Cromwell resta un instant pensif, regardant ce jeune homme; puis, avec cette profonde mélancolie que peint si bien Shakespeare:

– Mordaunt, lui dit-il, vous êtes un terrible serviteur.

– Quand le Seigneur ordonne, dit Mordaunt, il n’y a pas à marchander avec ses ordres. Abraham a levé le couteau sur Isaac, et Isaac était son fils.

– Oui, dit Cromwell, mais le Seigneur n’a pas laissé s’accomplir le sacrifice.

– J’ai regardé autour de moi, dit Mordaunt, et je n’ai vu ni bouc ni chevreau arrêté dans les buissons de la plaine.

Cromwell s’inclina.

– Vous êtes fort parmi les forts, Mordaunt, dit-il. Et les Français, comment se sont-ils conduits?

– En gens de cœur, monsieur, dit Mordaunt.

– Oui, oui, murmura Cromwell, les Français se battent bien; et, en effet, si ma lunette est bonne, il me semble que je les ai vus au premier rang.

– Ils y étaient, dit Mordaunt.

– Après vous, cependant, dit Cromwell.

– C’est la faute de leurs chevaux et non la leur.
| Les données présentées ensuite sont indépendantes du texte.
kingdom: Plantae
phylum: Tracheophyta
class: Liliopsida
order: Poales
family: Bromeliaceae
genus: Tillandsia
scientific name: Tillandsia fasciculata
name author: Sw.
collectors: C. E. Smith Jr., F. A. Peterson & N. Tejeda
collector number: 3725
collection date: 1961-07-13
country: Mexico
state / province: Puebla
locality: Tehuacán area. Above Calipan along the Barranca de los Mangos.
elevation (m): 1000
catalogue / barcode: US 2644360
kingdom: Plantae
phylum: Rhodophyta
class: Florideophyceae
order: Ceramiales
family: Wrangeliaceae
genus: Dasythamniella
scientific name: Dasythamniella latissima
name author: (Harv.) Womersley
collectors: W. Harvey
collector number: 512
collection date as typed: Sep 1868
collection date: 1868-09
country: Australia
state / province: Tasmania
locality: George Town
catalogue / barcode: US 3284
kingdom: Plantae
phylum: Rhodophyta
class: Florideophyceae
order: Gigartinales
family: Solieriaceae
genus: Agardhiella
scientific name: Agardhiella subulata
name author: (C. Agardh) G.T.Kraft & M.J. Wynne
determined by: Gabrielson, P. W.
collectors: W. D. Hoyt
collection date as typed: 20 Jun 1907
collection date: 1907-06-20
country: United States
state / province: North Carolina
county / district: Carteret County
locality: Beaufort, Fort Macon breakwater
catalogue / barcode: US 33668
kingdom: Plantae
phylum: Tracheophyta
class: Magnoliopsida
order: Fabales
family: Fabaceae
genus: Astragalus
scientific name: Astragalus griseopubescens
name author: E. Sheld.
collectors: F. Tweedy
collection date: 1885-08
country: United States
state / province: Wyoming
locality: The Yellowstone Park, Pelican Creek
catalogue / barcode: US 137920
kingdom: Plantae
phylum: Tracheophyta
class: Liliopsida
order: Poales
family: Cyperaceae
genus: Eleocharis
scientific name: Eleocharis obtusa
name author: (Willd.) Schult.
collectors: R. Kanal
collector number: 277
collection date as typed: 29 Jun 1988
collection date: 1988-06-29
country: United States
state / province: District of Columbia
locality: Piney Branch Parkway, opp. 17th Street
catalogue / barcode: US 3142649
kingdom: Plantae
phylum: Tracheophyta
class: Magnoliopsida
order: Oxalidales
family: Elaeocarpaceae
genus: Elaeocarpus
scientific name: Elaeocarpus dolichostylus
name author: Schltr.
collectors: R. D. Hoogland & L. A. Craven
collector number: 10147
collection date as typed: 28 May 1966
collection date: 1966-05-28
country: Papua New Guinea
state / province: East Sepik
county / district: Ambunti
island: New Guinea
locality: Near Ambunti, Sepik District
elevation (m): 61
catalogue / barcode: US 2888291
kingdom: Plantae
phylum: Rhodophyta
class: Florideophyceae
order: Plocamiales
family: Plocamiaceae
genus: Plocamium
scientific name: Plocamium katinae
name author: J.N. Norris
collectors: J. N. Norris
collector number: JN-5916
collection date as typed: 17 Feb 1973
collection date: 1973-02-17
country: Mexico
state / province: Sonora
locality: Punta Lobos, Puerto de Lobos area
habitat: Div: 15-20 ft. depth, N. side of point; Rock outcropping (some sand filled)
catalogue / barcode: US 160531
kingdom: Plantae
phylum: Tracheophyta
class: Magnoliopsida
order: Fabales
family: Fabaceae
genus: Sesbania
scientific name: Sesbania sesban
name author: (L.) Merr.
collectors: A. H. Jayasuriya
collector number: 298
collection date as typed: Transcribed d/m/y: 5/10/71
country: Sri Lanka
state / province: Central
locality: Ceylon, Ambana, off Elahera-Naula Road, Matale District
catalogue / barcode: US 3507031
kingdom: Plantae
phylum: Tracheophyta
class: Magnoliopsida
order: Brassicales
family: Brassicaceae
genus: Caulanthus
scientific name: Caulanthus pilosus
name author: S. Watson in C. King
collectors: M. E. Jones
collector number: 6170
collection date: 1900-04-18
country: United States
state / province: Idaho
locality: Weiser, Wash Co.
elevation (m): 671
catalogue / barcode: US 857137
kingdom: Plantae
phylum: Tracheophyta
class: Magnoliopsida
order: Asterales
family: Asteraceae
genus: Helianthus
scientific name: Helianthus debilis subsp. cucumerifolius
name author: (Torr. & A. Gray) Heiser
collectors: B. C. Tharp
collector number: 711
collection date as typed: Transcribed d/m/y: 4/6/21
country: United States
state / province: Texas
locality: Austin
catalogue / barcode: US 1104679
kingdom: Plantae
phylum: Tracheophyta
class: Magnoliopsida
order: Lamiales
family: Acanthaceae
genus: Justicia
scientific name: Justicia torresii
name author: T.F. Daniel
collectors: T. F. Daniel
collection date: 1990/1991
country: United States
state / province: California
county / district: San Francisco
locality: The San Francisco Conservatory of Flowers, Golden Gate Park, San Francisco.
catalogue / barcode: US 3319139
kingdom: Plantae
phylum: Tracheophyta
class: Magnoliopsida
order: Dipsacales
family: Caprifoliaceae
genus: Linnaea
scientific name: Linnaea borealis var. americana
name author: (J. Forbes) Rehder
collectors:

Il se fit encore un moment de silence.

– Et les Écossais? demanda Cromwell.

– Ils ont tenu leur parole, dit Mordaunt, et n’ont pas bougé.

– Les misérables! murmura Cromwell.

– Leurs officiers demandent à vous voir, monsieur.

– Je n’ai pas le temps. Les a-t-on payés?

– Cette nuit.

– Qu’ils partent alors, qu’ils retournent dans leurs montagnes, qu’ils y cachent leur honte, si leurs montagnes sont assez hautes pour cela; je n’ai plus affaire à eux, ni eux à moi. Et maintenant, allez, Mordaunt.

– Avant de m’en aller, dit Mordaunt, j’ai quelques questions à vous adresser, monsieur, et une demande à vous faire, mon maître.

– À moi?

Mordaunt s’inclina:

– Je viens à vous, mon héros, mon protecteur, mon père, et je vous dis: Maître, êtes-vous content de moi?

Cromwell le regarda avec étonnement.

Le jeune homme demeura impassible.

– Oui, dit Cromwell; vous avez fait, depuis que je vous connais, non seulement votre devoir, mais encore plus que votre devoir, vous avez été fidèle ami, adroit négociateur, bon soldat.

– Avez-vous souvenir, monsieur, que c’est moi qui ai eu la première idée de traiter avec les Écossais de l’abandon de leur roi?